1923, when von Neumann was a university student in Zurich, he published a paper exceeding the ordinal number. The first sentence of the article bluntly stated that "the purpose of this article is to make Cantor's ordinal number concept concrete and precise". His definition of ordinal number has been widely adopted.
It is von Neumann's wish to explore axiomatization vigorously. From about l925 to l929, most of his articles tried to carry out this axiomatic spirit, even in theoretical physics research. At that time, his expression of set theory was particularly informal. At the beginning of his doctoral thesis on axiomatic system of set theory in 1925, he said, "The purpose of this thesis is to give an axiomatic exposition of set theory logically and irreproachable."
Interestingly, von Neumann foresaw the limitations of any form of axiomatic system in his paper, which vaguely reminded people of the incompleteness theorem proved by Godel later. Professor frankl, a famous logician and one of the founders of axiomatic set theory, once commented on this article: "I can't insist that I have understood everything, but I can safely say that this is an outstanding work, and I can see a giant through him".

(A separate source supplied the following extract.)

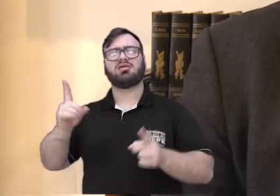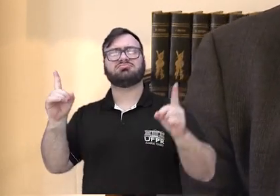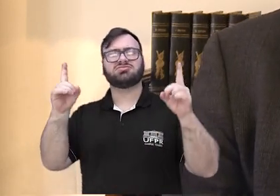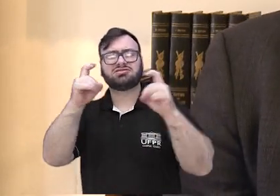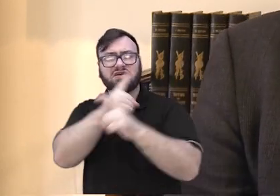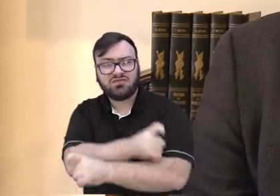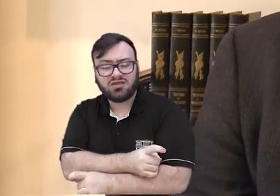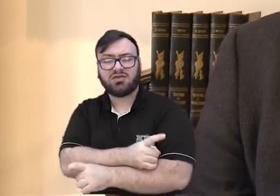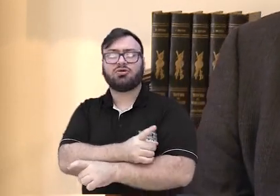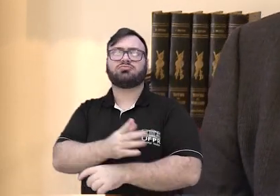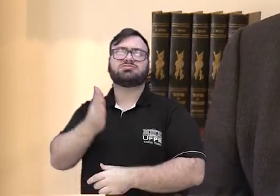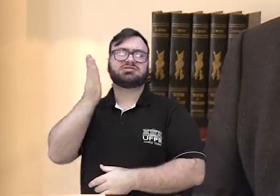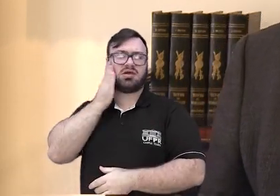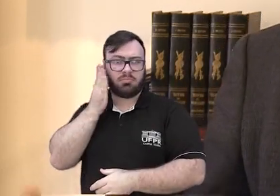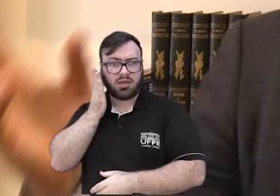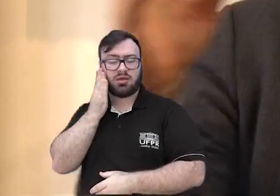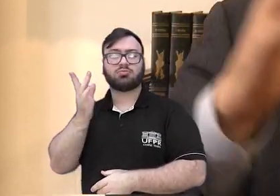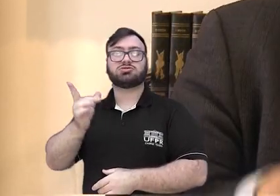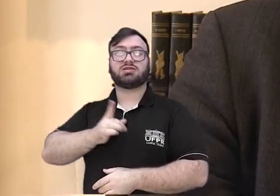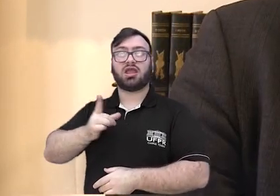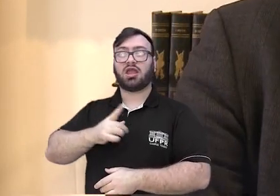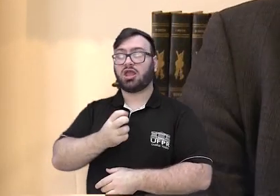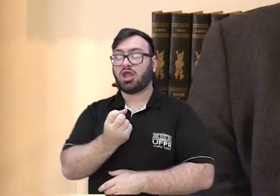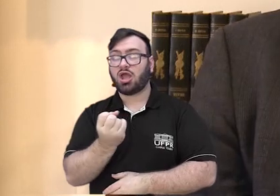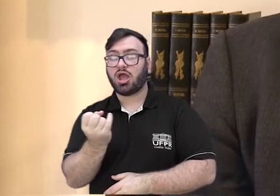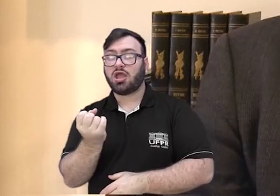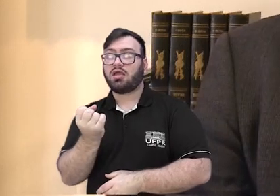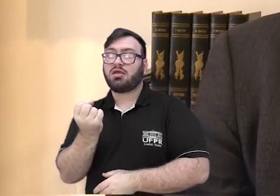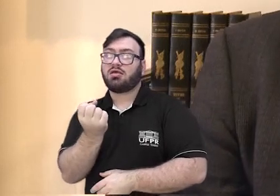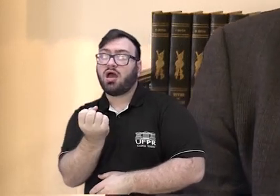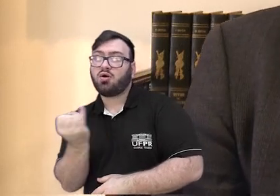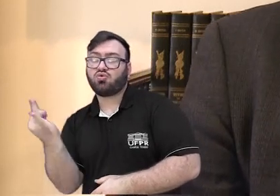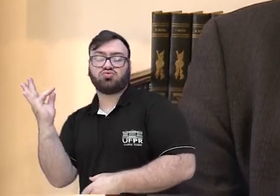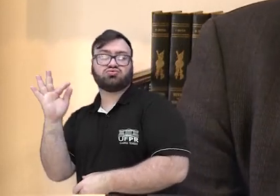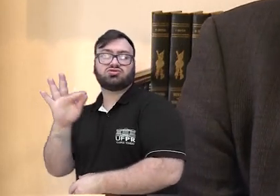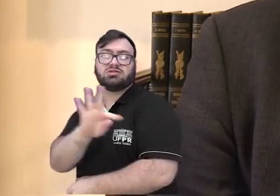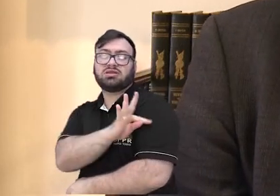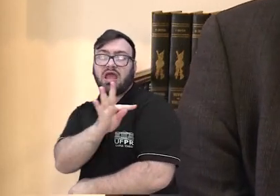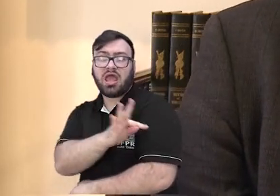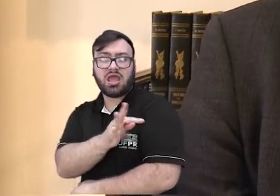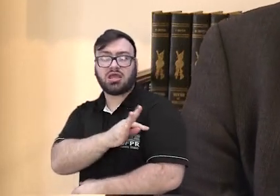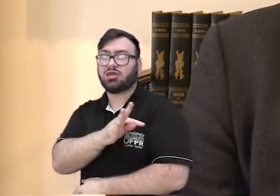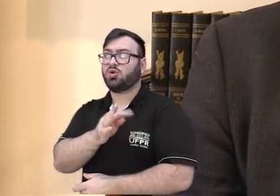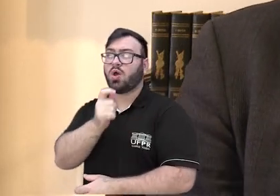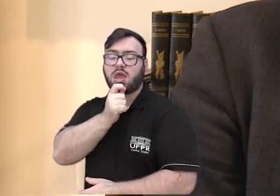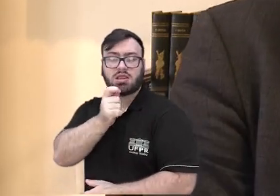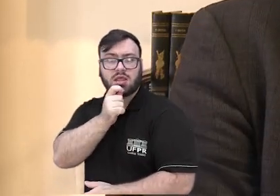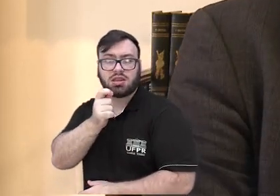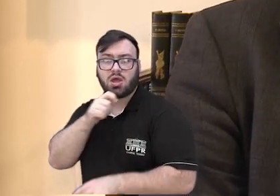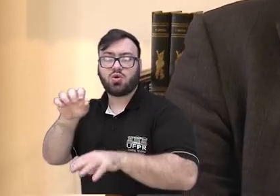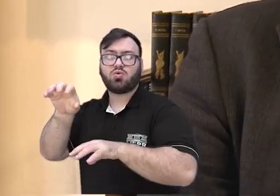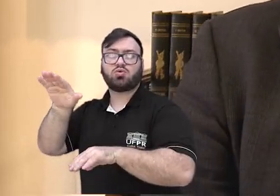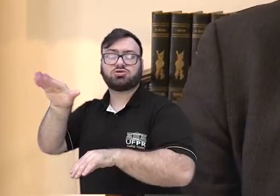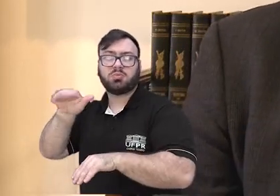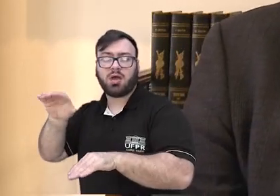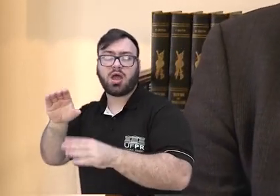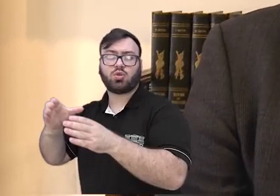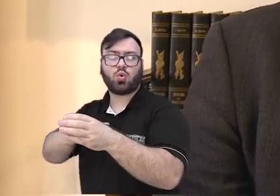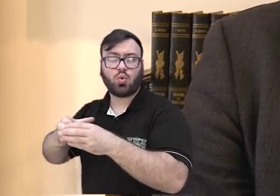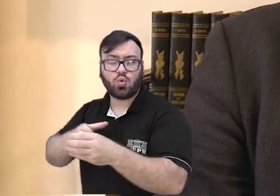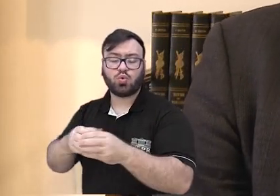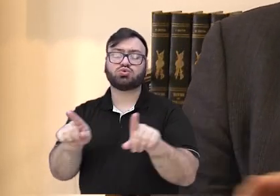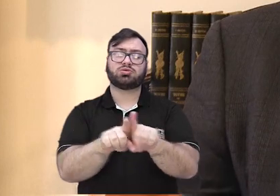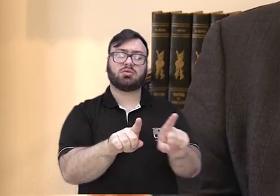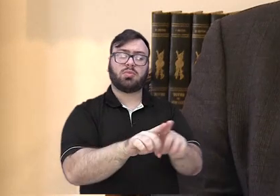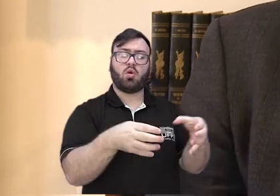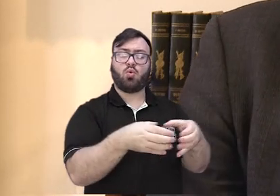enfrentados, temos débitos do enxoval do MEC ainda a preenchermos, tanto de professores quanto de técnicos.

1928, von Neumann published the article "Axiomatization of Set Theory", which is an axiomatic treatment of the above set theory. The system is very concise. It uses the first type object and the second type object to represent the set and the properties of the set in naive set theory. It takes a little more than one page to write the axioms of the system, which is enough to establish all the contents of naive set theory, thus establishing the whole modern mathematics.
Von Neumann's system may give the first foundation of set theory, and the finite axiom used has a logical structure as simple as elementary geometry. Starting from axioms, Von Neumann's ability to skillfully use algebraic methods to deduce many important concepts in set theory is simply amazing, which has prepared conditions for his interest in computers and "mechanization" proof in the future.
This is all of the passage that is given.